Friday, October 4, 2013

Dr. Swigris' Pulmonary Fibrosis Research Website and Blog

Dr. Jeff Swigris from the Pulmonary Fibrosis Program at National Jewish Health in Denver, Colorado has developed a new "patient-centered" research program for patients with Pulmonary Fibrosis. He is a world leader in the clinical care of patients with Pulmonary Fibrosis and he is also an outstanding clinical researcher studying new ways to improve the everyday life of patients with Pulmonary Fibrosis. He's got some great ideas and I encourage everyone to take a look at his website at You can join his "P3F Registry" if you are interested in being considered for enrollment into research studies about Pulmonary Fibrosis.

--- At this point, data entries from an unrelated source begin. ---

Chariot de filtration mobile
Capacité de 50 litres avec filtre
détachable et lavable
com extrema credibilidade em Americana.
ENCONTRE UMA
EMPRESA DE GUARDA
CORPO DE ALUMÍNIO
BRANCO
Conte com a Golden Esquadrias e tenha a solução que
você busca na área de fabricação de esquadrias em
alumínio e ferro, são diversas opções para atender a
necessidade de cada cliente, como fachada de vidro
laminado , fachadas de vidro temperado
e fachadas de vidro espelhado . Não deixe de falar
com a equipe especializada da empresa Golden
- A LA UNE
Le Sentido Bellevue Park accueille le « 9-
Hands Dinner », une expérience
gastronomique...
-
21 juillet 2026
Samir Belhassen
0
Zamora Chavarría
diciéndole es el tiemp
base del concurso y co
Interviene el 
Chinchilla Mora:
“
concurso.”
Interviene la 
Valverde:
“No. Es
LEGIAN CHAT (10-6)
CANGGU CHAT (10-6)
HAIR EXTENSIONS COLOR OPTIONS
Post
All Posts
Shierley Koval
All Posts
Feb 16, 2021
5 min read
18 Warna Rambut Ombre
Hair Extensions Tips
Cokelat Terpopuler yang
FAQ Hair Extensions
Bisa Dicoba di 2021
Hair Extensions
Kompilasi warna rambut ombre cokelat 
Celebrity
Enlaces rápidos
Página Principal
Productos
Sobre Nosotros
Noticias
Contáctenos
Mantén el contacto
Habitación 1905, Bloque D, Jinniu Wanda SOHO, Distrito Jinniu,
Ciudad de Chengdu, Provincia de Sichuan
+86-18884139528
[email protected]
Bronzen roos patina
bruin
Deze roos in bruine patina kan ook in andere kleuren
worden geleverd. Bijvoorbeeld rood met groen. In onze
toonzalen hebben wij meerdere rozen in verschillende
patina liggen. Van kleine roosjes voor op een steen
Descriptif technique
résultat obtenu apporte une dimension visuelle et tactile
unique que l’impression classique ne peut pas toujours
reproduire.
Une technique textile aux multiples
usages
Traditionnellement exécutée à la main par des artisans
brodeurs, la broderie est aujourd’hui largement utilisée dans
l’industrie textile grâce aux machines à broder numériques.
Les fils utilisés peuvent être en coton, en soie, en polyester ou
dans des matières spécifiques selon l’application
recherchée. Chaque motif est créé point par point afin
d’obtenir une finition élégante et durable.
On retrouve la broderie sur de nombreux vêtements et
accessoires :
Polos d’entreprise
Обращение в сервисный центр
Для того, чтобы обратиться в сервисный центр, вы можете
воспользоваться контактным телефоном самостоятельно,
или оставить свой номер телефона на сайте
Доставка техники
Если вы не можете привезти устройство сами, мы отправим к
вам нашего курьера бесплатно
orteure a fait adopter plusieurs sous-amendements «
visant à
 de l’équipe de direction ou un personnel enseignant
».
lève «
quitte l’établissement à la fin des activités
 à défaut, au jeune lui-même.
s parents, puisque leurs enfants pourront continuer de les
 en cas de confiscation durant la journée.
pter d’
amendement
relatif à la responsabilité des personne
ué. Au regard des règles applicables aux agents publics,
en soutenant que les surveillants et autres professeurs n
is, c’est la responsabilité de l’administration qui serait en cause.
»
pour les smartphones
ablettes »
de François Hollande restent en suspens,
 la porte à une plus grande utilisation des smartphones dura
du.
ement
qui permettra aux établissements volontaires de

  1. i so needed to see this about using oxygen! i still have challenges accepting the fact that after 4 years, i'm on it 24/7. i WAS looking at it as if i was getting sicker and not looking at it as helping me maintain my quality of life.

    1. Great to hear that my blog is helping you understand your disease! Keep up the good work!

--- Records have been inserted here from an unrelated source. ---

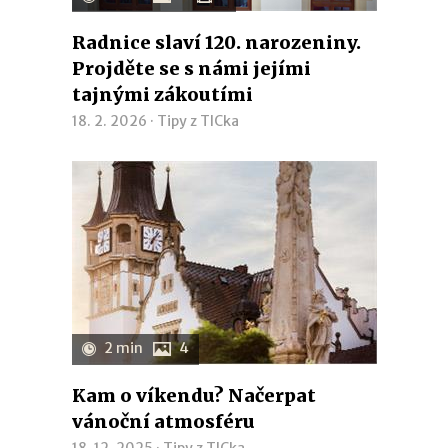
Radnice slaví 120. narozeniny.
Projděte se s námi jejími
tajnými zákoutími
18. 2. 2026 ·
Tipy z TICka
2 min
4
Kam o víkendu? Načerpat
vánoční atmosféru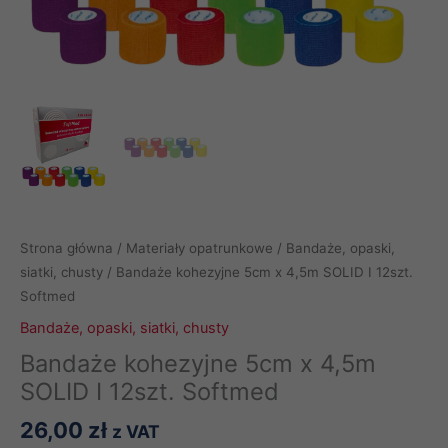
Strona główna
/
Materiały opatrunkowe
/
Bandaże, opaski,
siatki, chusty
/ Bandaże kohezyjne 5cm x 4,5m SOLID I 12szt.
Softmed
Bandaże, opaski, siatki, chusty
Bandaże kohezyjne 5cm x 4,5m
SOLID I 12szt. Softmed
26,00
zł
z VAT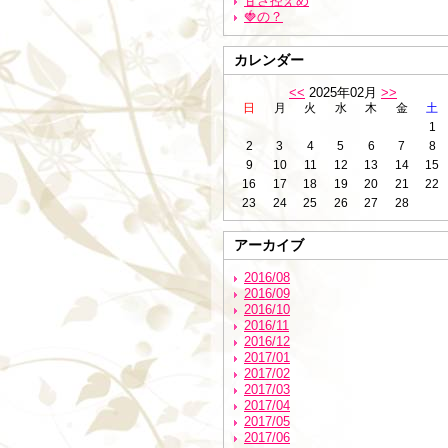
甘さ控えめ
🍓の？
カレンダー
<<
2025年02月
>>
日
月
火
水
木
金
土
1
2
3
4
5
6
7
8
9
10
11
12
13
14
15
16
17
18
19
20
21
22
23
24
25
26
27
28
アーカイブ
2016/08
2016/09
2016/10
2016/11
2016/12
2017/01
2017/02
2017/03
2017/04
2017/05
2017/06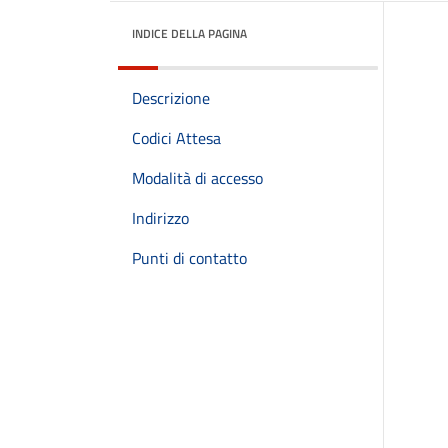
INDICE DELLA PAGINA
Descrizione
Codici Attesa
Modalità di accesso
Indirizzo
Punti di contatto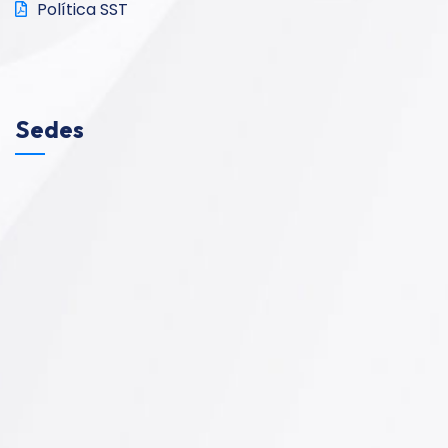
Política SST
Sedes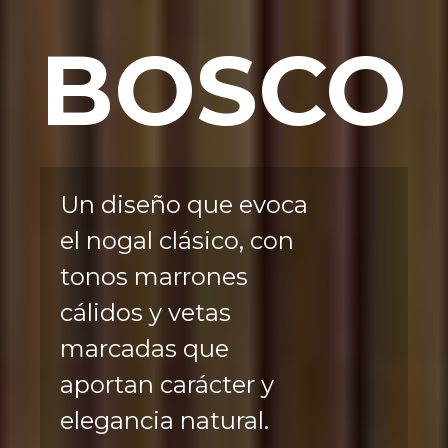
BOSCO
Un diseño que evoca
el nogal clásico, con
tonos marrones
cálidos y vetas
marcadas que
aportan carácter y
elegancia natural.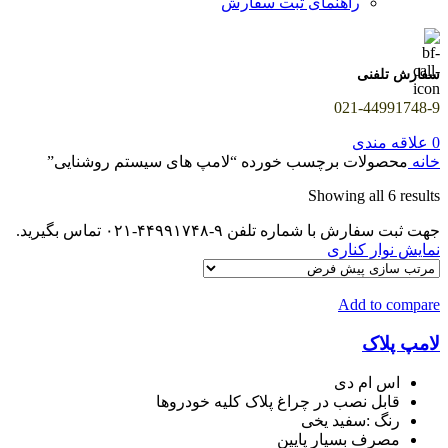
راهنمای ثبت سفارش
سفارش تلفنی
021-44991748-9
0
علاقه مندی
خانه
محصولات برچسب خورده “لامپ های سیستم روشنایی”
Showing all 6 results
جهت ثبت سفارش با شماره تلفن ۹-۴۴۹۹۱۷۴۸-۰۲۱ تماس بگیرید.
نمایش نوار کناری
Add to compare
لامپ پلاک
اس ام دی
قابل نصب در چراغ پلاک کلیه خودروها
رنگ :سفید یخی
مصرف بسیار پایین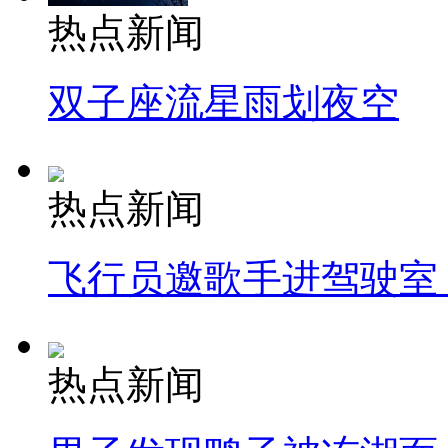
热点新闻
双子座流星雨划夜空
热点新闻
飞行员邀歌手进驾驶室
热点新闻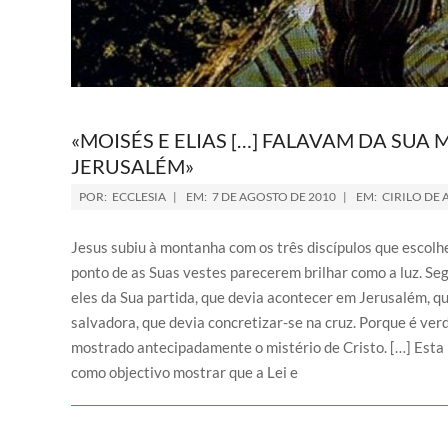
«MOISÉS E ELIAS […] FALAVAM DA SUA
JERUSALÉM»
POR:
ECCLESIA
EM:
7 DE AGOSTO DE 2010
EM:
CIRILO DE
Jesus subiu à montanha com os três discípulos que escolheu
ponto de as Suas vestes parecerem brilhar como a luz. Se
eles da Sua partida, que devia acontecer em Jerusalém, qu
salvadora, que devia concretizar-se na cruz. Porque é ver
mostrado antecipadamente o mistério de Cristo. […] Esta 
como objectivo mostrar que a Lei e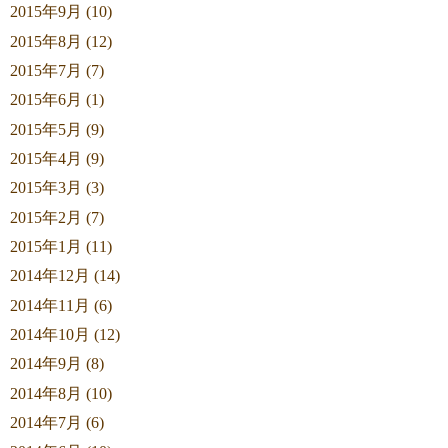
2015年9月 (10)
2015年8月 (12)
2015年7月 (7)
2015年6月 (1)
2015年5月 (9)
2015年4月 (9)
2015年3月 (3)
2015年2月 (7)
2015年1月 (11)
2014年12月 (14)
2014年11月 (6)
2014年10月 (12)
2014年9月 (8)
2014年8月 (10)
2014年7月 (6)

  2. I have registered if P3F despite living in Canada. Amanda and I have worked to have my medical records forwarded to them and will see where they can utilize me in their research.

  3. Is IPF more serious than PF? And if so, im wondering why.

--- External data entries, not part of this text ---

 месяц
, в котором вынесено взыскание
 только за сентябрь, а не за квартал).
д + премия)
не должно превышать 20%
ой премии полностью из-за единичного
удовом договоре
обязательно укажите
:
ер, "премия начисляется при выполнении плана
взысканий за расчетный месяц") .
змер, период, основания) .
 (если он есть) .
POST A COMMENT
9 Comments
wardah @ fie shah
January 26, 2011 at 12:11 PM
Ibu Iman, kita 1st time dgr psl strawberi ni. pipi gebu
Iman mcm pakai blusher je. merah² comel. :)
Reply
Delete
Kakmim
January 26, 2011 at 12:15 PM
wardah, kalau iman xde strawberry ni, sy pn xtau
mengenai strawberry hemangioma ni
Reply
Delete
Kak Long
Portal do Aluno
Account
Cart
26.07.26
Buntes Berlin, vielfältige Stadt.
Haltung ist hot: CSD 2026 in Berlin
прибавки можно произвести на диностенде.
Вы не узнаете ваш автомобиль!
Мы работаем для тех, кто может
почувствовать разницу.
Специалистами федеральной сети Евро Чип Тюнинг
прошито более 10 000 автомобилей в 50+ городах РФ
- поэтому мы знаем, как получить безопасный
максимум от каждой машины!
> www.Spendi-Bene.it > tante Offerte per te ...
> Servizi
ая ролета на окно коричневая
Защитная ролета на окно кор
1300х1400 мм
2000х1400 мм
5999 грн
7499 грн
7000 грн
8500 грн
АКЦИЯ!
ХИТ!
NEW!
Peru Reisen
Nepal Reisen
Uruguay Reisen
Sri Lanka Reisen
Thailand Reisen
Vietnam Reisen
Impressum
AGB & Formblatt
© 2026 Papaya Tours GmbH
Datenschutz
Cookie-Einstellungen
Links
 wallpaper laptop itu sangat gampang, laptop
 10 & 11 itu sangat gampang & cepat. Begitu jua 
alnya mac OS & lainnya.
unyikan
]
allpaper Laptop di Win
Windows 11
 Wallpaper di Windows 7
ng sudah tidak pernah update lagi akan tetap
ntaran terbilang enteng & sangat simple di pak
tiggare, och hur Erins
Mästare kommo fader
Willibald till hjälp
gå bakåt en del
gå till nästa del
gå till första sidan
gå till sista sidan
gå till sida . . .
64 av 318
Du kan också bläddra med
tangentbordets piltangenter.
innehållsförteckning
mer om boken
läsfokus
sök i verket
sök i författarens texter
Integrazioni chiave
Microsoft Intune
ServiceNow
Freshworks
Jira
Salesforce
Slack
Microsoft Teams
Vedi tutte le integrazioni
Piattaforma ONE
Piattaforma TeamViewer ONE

  4. I would love to see articles on why those with PF have such joint and muscle pain. Also why the weather can contirbute to more diffulty breathing. Thank you.

  5. My grandmother just passed away from renal failure complications caused by medication that she was taking to treat pulmonary fibribosis. It was a scary time for her. She was diagnosed in February of this year and was told that she only had three months left because of the progression of the disease.